Object-level change descriptions

- - - - -

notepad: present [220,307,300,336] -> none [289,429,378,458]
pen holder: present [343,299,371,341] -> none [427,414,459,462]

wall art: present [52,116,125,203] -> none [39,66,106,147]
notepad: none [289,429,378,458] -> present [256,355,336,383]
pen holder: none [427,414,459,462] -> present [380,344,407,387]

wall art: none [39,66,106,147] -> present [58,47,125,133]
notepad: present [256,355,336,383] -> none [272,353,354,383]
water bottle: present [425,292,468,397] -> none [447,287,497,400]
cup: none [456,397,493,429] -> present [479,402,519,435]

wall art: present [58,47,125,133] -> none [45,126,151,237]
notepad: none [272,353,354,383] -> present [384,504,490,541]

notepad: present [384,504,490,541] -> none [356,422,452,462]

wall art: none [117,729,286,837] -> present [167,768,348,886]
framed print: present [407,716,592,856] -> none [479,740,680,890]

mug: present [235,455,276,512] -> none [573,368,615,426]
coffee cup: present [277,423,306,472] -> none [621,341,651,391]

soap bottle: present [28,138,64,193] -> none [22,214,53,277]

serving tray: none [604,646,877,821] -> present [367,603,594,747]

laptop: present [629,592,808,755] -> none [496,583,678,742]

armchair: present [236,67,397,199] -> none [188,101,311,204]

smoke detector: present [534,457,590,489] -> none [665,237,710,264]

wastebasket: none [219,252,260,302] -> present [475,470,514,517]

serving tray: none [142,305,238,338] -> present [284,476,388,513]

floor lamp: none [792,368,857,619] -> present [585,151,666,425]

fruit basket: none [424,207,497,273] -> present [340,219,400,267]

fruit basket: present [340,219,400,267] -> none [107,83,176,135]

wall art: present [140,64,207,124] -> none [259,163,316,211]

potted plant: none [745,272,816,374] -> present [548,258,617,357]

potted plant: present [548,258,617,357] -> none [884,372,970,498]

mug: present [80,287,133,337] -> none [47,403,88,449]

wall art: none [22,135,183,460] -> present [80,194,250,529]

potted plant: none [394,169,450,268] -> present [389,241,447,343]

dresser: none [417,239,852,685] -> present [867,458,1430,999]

- - - - -

▸ **Exercise directions**
Of the lines above, retype only those from the line containing "notepad: present [256,355,336,383]" through the line containing "soap bottle: present", including both, exactly.

▸ **Output**
notepad: present [256,355,336,383] -> none [272,353,354,383]
water bottle: present [425,292,468,397] -> none [447,287,497,400]
cup: none [456,397,493,429] -> present [479,402,519,435]

wall art: present [58,47,125,133] -> none [45,126,151,237]
notepad: none [272,353,354,383] -> present [384,504,490,541]

notepad: present [384,504,490,541] -> none [356,422,452,462]

wall art: none [117,729,286,837] -> present [167,768,348,886]
framed print: present [407,716,592,856] -> none [479,740,680,890]

mug: present [235,455,276,512] -> none [573,368,615,426]
coffee cup: present [277,423,306,472] -> none [621,341,651,391]

soap bottle: present [28,138,64,193] -> none [22,214,53,277]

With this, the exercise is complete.